So I have a business object that supports a "Save"-method which does some IO to some device. I then have a list of those objects which I want to save asynchronously in a batch. My code now looks like this:
public async Task Save()
{
foreach (var element in Elements)
{
await element.Save();
}
}
Now this results in n
number of awaits, and I know that each await causes a bit of CPU overhead. I want to eliminate this and only have one single await. How do I refactor to achieve this?

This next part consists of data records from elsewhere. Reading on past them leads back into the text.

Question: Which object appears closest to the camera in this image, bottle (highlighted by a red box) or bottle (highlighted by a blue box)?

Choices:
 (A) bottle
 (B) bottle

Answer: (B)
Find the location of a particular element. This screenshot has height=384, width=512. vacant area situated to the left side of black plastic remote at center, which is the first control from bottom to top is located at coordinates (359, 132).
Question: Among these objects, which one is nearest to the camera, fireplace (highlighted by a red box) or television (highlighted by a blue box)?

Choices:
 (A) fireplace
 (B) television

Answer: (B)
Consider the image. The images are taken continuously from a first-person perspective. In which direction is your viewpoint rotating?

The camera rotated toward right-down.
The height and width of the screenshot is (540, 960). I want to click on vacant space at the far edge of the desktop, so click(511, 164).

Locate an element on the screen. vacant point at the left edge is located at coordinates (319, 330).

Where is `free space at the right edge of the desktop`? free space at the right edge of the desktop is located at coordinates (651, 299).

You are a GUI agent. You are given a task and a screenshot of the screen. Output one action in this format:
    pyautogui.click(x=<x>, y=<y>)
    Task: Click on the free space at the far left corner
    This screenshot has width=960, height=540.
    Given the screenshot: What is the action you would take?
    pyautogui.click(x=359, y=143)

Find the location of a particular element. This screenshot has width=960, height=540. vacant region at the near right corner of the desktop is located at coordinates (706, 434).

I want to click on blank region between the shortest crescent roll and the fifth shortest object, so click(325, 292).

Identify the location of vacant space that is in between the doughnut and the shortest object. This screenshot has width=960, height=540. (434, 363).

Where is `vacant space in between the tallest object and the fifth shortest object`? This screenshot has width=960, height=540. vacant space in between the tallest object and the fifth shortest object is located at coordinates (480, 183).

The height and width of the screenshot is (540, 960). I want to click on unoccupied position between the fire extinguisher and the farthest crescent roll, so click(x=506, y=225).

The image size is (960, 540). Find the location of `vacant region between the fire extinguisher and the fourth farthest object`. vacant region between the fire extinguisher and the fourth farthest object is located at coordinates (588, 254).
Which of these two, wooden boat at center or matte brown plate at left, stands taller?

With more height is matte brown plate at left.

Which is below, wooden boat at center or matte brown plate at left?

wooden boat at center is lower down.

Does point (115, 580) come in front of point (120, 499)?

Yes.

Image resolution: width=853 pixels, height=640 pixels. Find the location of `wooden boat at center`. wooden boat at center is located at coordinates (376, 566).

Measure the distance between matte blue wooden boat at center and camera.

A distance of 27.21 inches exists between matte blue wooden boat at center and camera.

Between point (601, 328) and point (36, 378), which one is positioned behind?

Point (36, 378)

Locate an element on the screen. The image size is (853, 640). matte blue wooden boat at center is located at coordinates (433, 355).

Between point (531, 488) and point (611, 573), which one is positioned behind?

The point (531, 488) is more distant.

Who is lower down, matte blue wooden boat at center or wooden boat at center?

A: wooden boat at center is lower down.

Well, you could call Save()
on everything and then await all of them finishing using Task.WhenAll
:
public async Task Save()
{
await Task.WhenAll(Elements.Select(x => x.Save());
}
or if you really don't do anything else, just:
public Task Save()
{
return Task.WhenAll(Elements.Select(x => x.Save());
}
EDIT: If you want to do them serially, use the code you've already got. It's worth noting that the way async/await has been designed, awaiting a call which actually completes synchronously (e.g. a cache hit, or in your case dirty checking) is really cheap. It doesn't need to do any task scheduling, create a continuation or anything like that. You say:
If I have a list of 10000 objects, and only 1 is dirty, I will end up with 9999 unnecessary async-awaits, which I suspect will be significant.
As ever, suspicions about performance bottlenecks are pretty much meaningless - what's important is evidence about performance bottlenecks. Have you tried the existing code and measured the cost? If not, I strongly suggest you do that before changing anything.